When going over the hot topic of performance-enhancing drugs, Ueberroth stressed the need to step back, to realize that studies show that high school girls are more prone to substance misuse than professional baseball stars and to consider creating an affordable "test not for athletes."

He pointed out that the "sponsorship business didn't exist" at the 1980 Olympic Games in Moscow, and how that has dramatically changed in 20 years thanks to "work in the private sector."

Ueberroth, however, seemed intent that his message about change shouldn't be mistaken as the latest political rhetoric. The heart of his address centered on this summer's 2008 Games in Beijing -- not in terms of the way they will affect China years into the future, but how they are affecting the mood of the country now.

"They're going to open their country like they never have before, times five," he said. "These Games will be terrific.

"(China has) changed the way sponsorships are being done. This country will be of more significance in the international marketplace than the U.S. in many aspects ... because some old, agrarian economy started to change."

While discussing China's eagerness to embrace the benefits that come with emerging from a state of solitude, Ueberroth cited the 1980 Games hosted by Russia's Communist-led parliament as an example of the Olympics' power over national development.

"They were terrific Games because they opened up the country," he said. "(Russian leaders) said that when they were over, we're going to shut (the society) back down. (History showed) that's not the way it worked."

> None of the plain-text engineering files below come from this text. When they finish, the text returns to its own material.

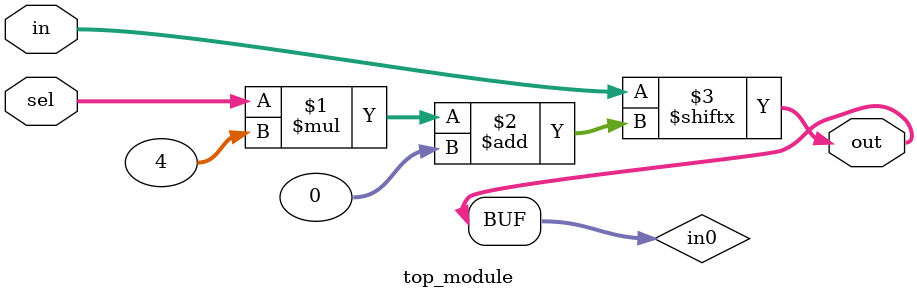
<source format=sv>
module top_module (
	input [1023:0] in,
	input [7:0] sel,
	output [3:0] out
);
	// Create temporary wires for each 4-bit input
	wire [3:0] in0 = in[sel*4 +: 4];
	
	// Use assign statements to assign the output based on the selected input
	assign out = in0;
endmodule

</source>
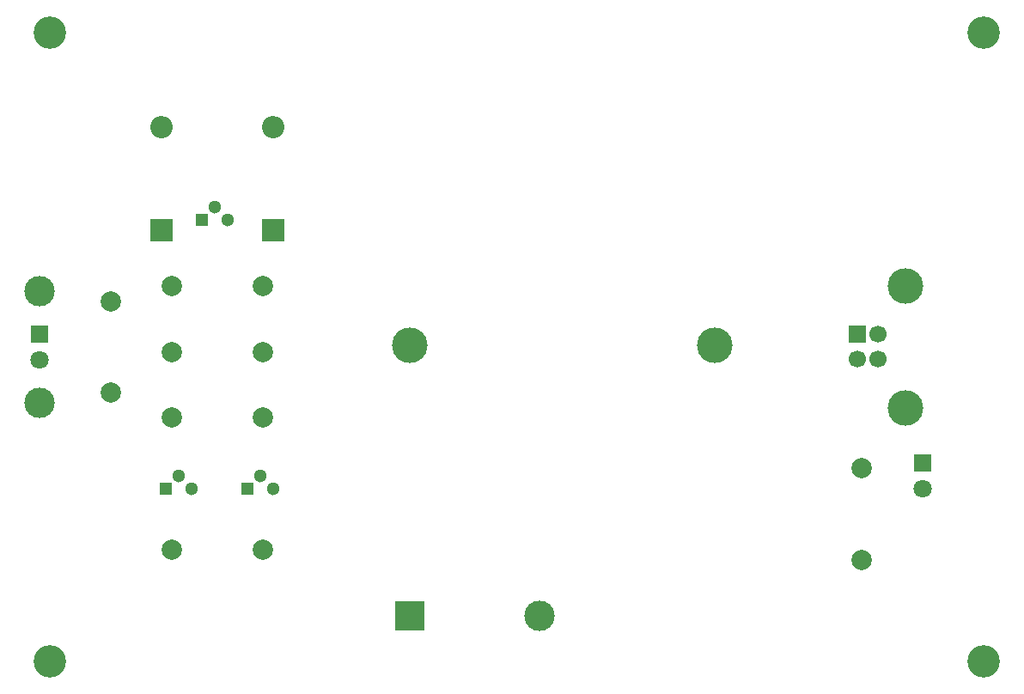
<source format=gbr>
%TF.GenerationSoftware,KiCad,Pcbnew,(6.0.7)*%
%TF.CreationDate,2023-10-27T20:15:12+01:00*%
%TF.ProjectId,slide_tester,736c6964-655f-4746-9573-7465722e6b69,rev?*%
%TF.SameCoordinates,Original*%
%TF.FileFunction,Soldermask,Top*%
%TF.FilePolarity,Negative*%
%FSLAX46Y46*%
G04 Gerber Fmt 4.6, Leading zero omitted, Abs format (unit mm)*
G04 Created by KiCad (PCBNEW (6.0.7)) date 2023-10-27 20:15:12*
%MOMM*%
%LPD*%
G01*
G04 APERTURE LIST*
%ADD10C,2.000000*%
%ADD11R,1.300000X1.300000*%
%ADD12C,1.300000*%
%ADD13C,3.000000*%
%ADD14C,3.200000*%
%ADD15R,1.800000X1.800000*%
%ADD16C,1.800000*%
%ADD17C,3.500000*%
%ADD18R,3.000000X3.000000*%
%ADD19R,1.700000X1.700000*%
%ADD20C,1.700000*%
%ADD21R,2.200000X2.200000*%
%ADD22O,2.200000X2.200000*%
G04 APERTURE END LIST*
D10*
%TO.C,R6*%
X116000000Y-79000000D03*
X125000000Y-79000000D03*
%TD*%
%TO.C,R3*%
X125000000Y-85500000D03*
X116000000Y-85500000D03*
%TD*%
D11*
%TO.C,Q2*%
X115460000Y-99000000D03*
D12*
X116730000Y-97730000D03*
X118000000Y-99000000D03*
%TD*%
D11*
%TO.C,Q3*%
X119000000Y-72500000D03*
D12*
X120270000Y-71230000D03*
X121540000Y-72500000D03*
%TD*%
D13*
%TO.C,J2*%
X103000000Y-79500000D03*
%TD*%
D14*
%TO.C,REF\u002A\u002A*%
X196000000Y-116000000D03*
%TD*%
%TO.C,REF\u002A\u002A*%
X104000000Y-54000000D03*
%TD*%
%TO.C,REF\u002A\u002A*%
X104000000Y-116000000D03*
%TD*%
D13*
%TO.C,J3*%
X103000000Y-90500000D03*
%TD*%
D10*
%TO.C,R2*%
X125000000Y-92000000D03*
X116000000Y-92000000D03*
%TD*%
%TO.C,R4*%
X110000000Y-89500000D03*
X110000000Y-80500000D03*
%TD*%
%TO.C,R1*%
X184000000Y-97000000D03*
X184000000Y-106000000D03*
%TD*%
D14*
%TO.C,REF\u002A\u002A*%
X196000000Y-54000000D03*
%TD*%
D15*
%TO.C,D1*%
X190000000Y-96460000D03*
D16*
X190000000Y-99000000D03*
%TD*%
D17*
%TO.C,BT1*%
X139500000Y-84857500D03*
X169500000Y-84857500D03*
D18*
X139500000Y-111557500D03*
D13*
X152300000Y-111557500D03*
%TD*%
D10*
%TO.C,R5*%
X125000000Y-105000000D03*
X116000000Y-105000000D03*
%TD*%
D19*
%TO.C,J1*%
X183620000Y-83750000D03*
D20*
X183620000Y-86250000D03*
X185620000Y-86250000D03*
X185620000Y-83750000D03*
D17*
X188330000Y-91020000D03*
X188330000Y-78980000D03*
%TD*%
D21*
%TO.C,D3*%
X115000000Y-73500000D03*
D22*
X115000000Y-63340000D03*
%TD*%
D21*
%TO.C,D2*%
X126000000Y-73500000D03*
D22*
X126000000Y-63340000D03*
%TD*%
D15*
%TO.C,D4*%
X103000000Y-83725000D03*
D16*
X103000000Y-86265000D03*
%TD*%
D11*
%TO.C,Q1*%
X123460000Y-99000000D03*
D12*
X124730000Y-97730000D03*
X126000000Y-99000000D03*
%TD*%
M02*

</source>
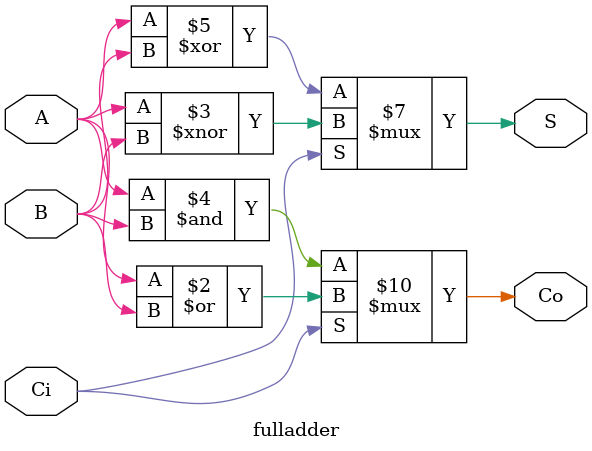
<source format=sv>

module fulladder(
		input logic A,B, Ci,
		output logic S, Co
);

always_comb
	begin
		if(Ci)
			begin
				Co <= A | B;
				S <= A ~^ B;
			end
		else
			begin
				Co <= A & B;
				S <= A ^ B;
			end
	end

endmodule
</source>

Ueberroth wrapped up his address by urging members in attendance to stay on "the razor's edge of change."

"You can build ties between nations, ties between cultures," he added. "That builds peace between nations, and business prospers."

Other areas Ueberroth touched on:

The establishment a location for new USOC headquarters: "We have three final cities and should make a decision in six to eight weeks. We have to get cities bulletproof so they don't back out. We have to describe to them what bulletproof means."

The future of youth sports in America: "(Kindergarten) through 12th grade is a problem. Don't worry about the old couch potatoes, worry about the young ones. Two of the three major sports right now, your kids are (physically) disqualified from."

U.S. politicians going to Beijing for this summer's Games: "Any Americans, including politicians, should be there if they want to. Maybe we shouldn't have been at the 1936 Games, but Jesse Owens opened the world to diversity."